StormFront: The Good News of God by James V. Brownson, Inagrace T. Dietterich, Barry A. Harvery and Charles C. West. This is one more book in the “Gospel and our Culture Series,” which has provided several books for this paper. These authors use some interesting language, i.e. “storm” for some of the characteristics of our time.

Tuesday, April 21, 2009

Ideas for blog posts (April 22)

I have three ideas for blog posts this week.

(1) I'd love to hear more about how and where you have observed that spiritual formation happens in New Zealand. I'm particularly interested in the connection between prayer and spiritual formation. Any thoughts?

(2) I'd love to hear more about what you think is the significance of liminality. Thank you very much, Craig, for your clear and helpful summary of Alan Roxburgh's thoughts in the last minute of the audioconference. I'd love to hear more from you about why that chapter seemed significant to you, and I'd love to hear others' thoughts about the concept of liminality.

(3) We talked briefly about the idea of a third place. I believe one way a church with a building can serve its community is by providing space for a third place.

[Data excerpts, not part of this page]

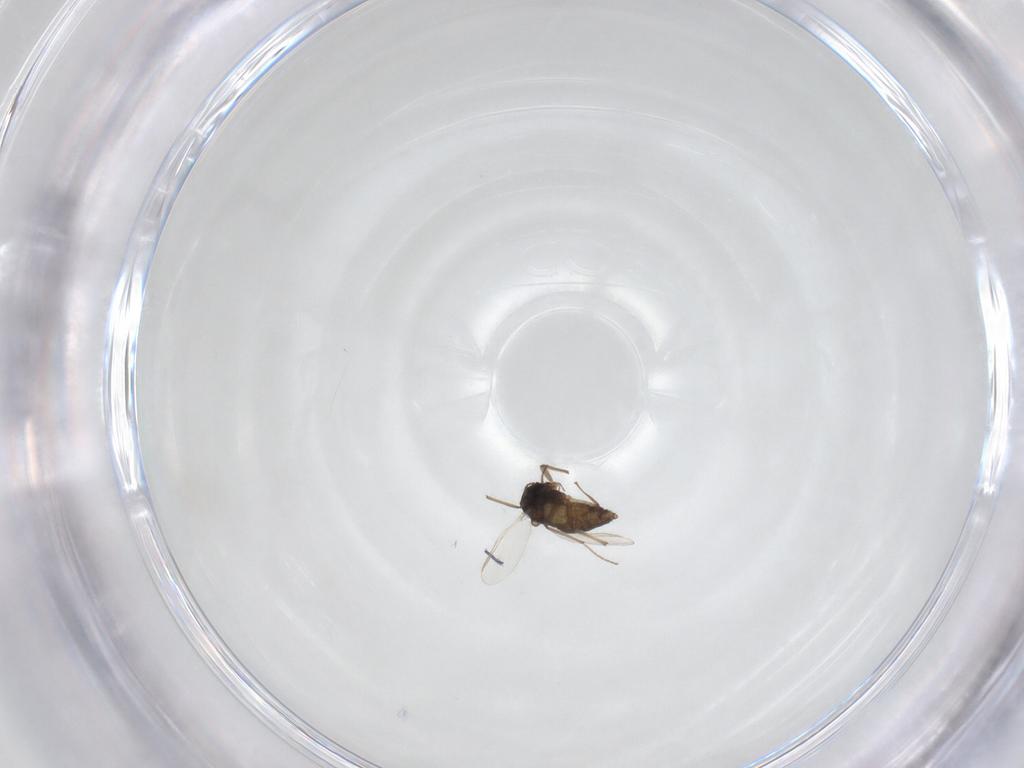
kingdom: Animalia
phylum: Arthropoda
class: Insecta
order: Diptera
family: Chironomidae
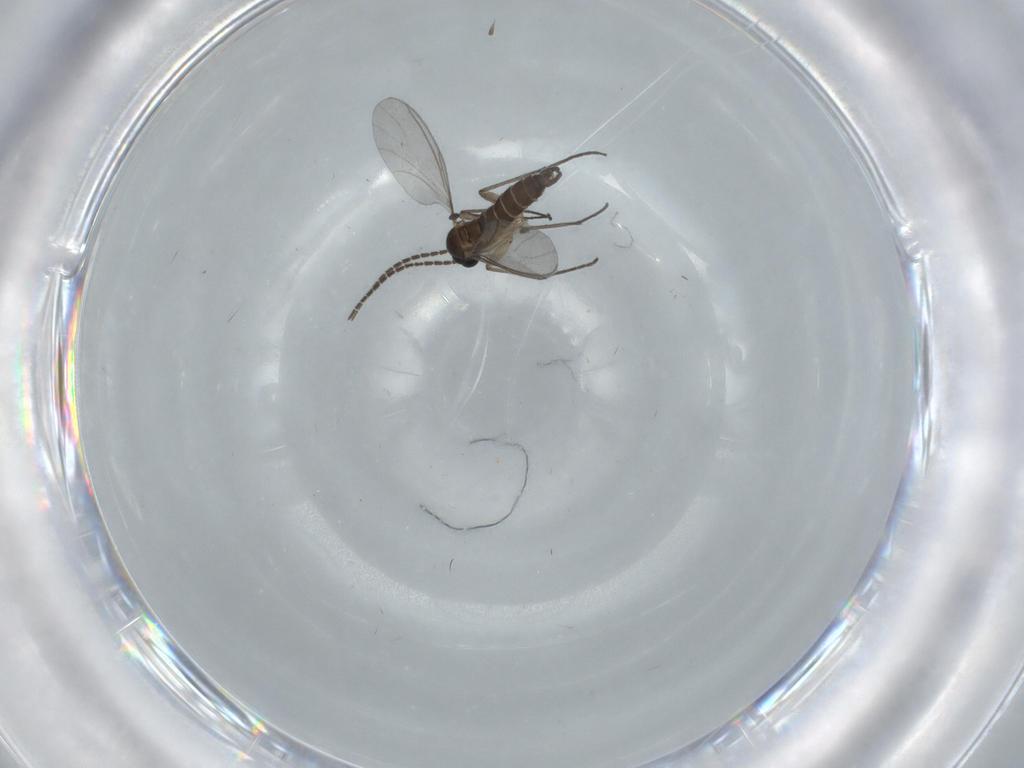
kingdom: Animalia
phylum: Arthropoda
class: Insecta
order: Diptera
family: Sciaridae
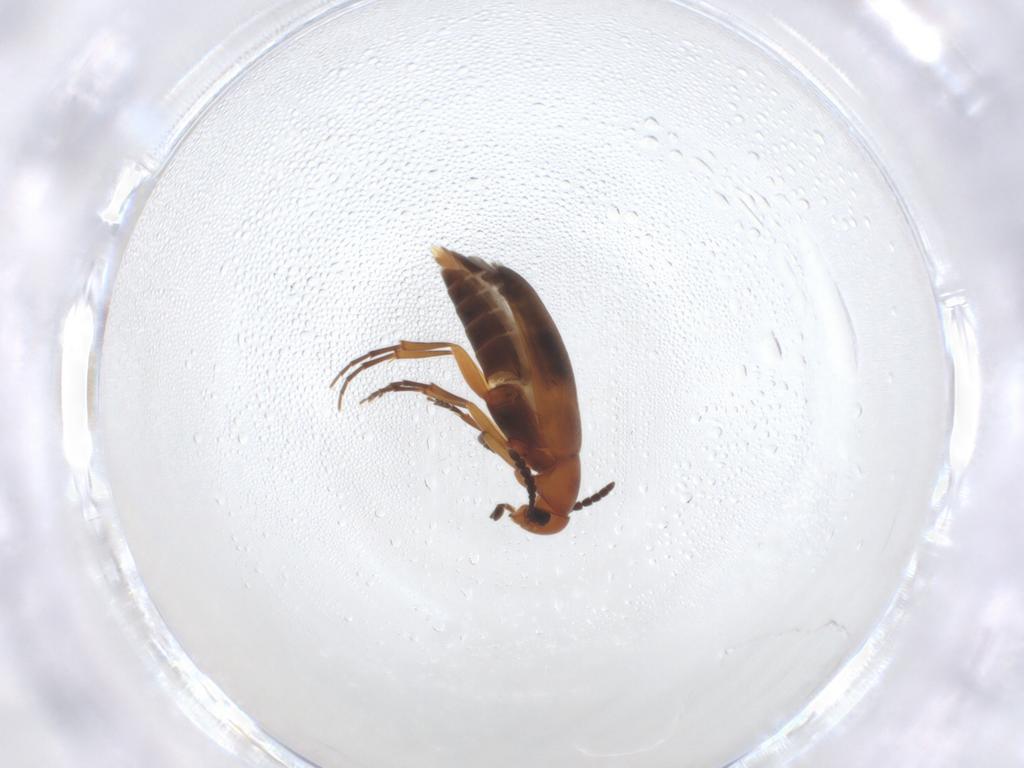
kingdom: Animalia
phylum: Arthropoda
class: Insecta
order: Coleoptera
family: Scraptiidae
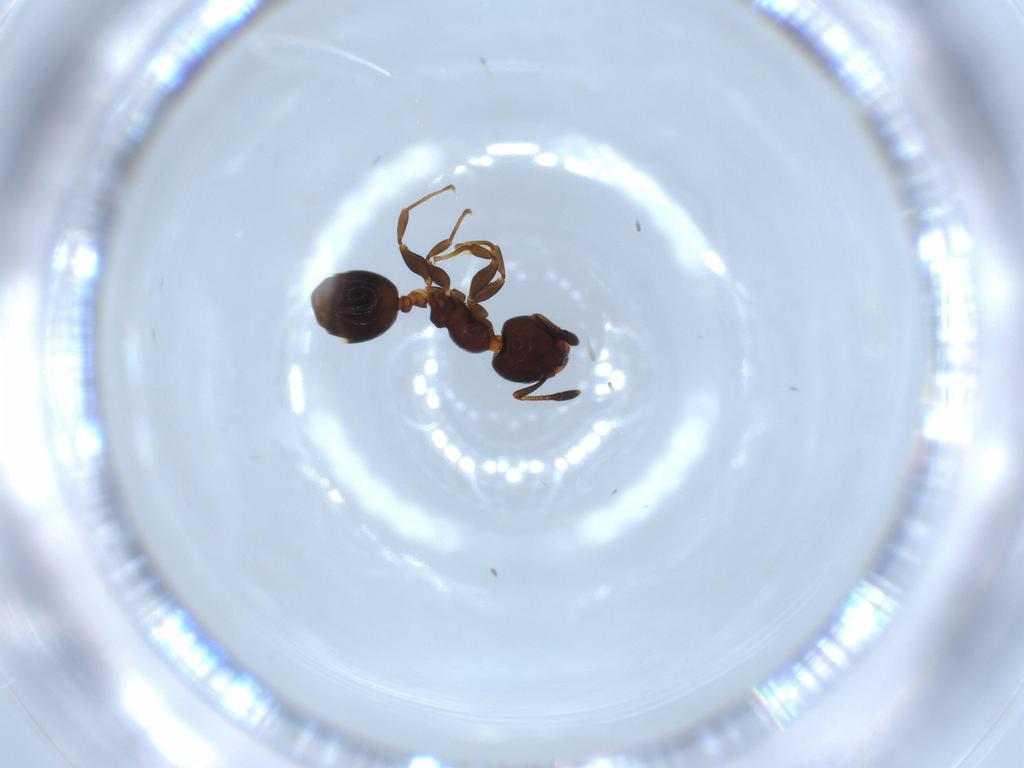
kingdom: Animalia
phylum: Arthropoda
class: Insecta
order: Hymenoptera
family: Formicidae
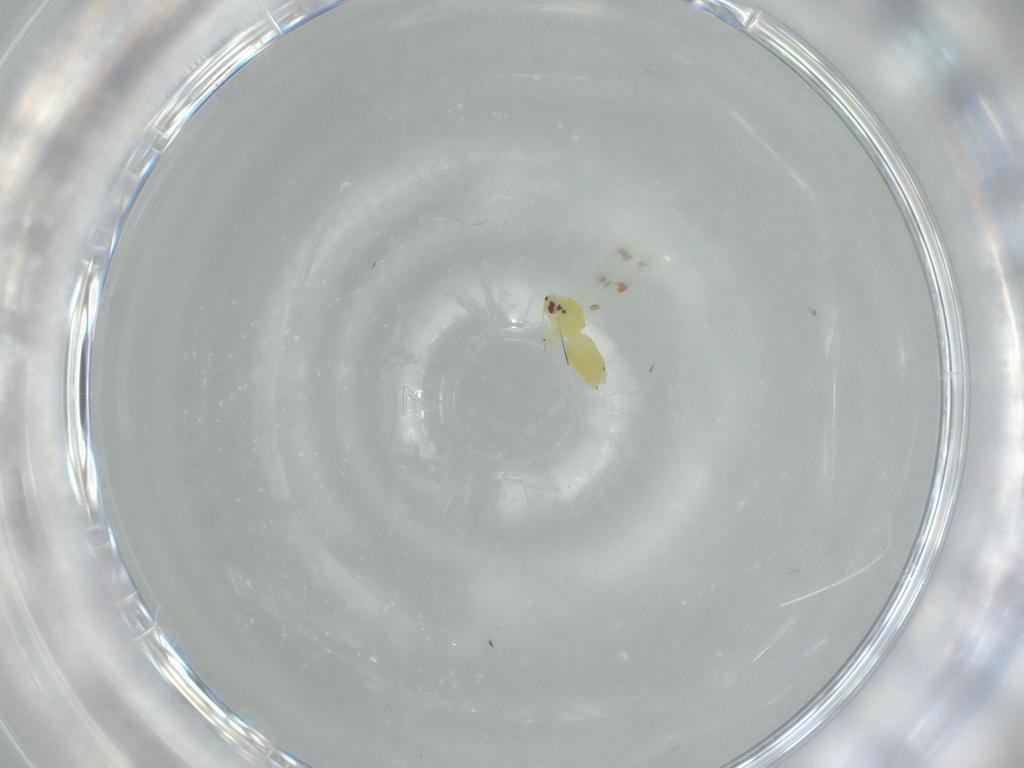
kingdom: Animalia
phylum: Arthropoda
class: Insecta
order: Hemiptera
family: Aleyrodidae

I'd love to hear your comments about how you've seen churches do that. If you want to read what I wrote about the church as a third place in my thesis, here's where you can read it:
http://www.lynnebaab.com/academic.htm
Click on chapter 7. There is a section of that chapter entitled "A Third Place" which begins on page 190. The part that directly addresses the church as a third place is only three pages long. I just re-read that section, and I had forgotten that one characteristic of a third place, according to the people who originated the idea, is that a third place makes possible conversation that is open-ended, freewheeling, and not goal-oriented. It's thought-provoking to consider the place of that kind of conversation in a congregation. Here's the citation for the origin of the concept of a third place:
Oldenburg, R. & Brissett, D. (1982). The third place. Qualitative Sociology, 5(4), 265-284.
(Note the format of this citation is the APA format, not the Chicago format that our department requires. If you read the article and want to cite it for an assignment, you'll need to change the format of the citation.)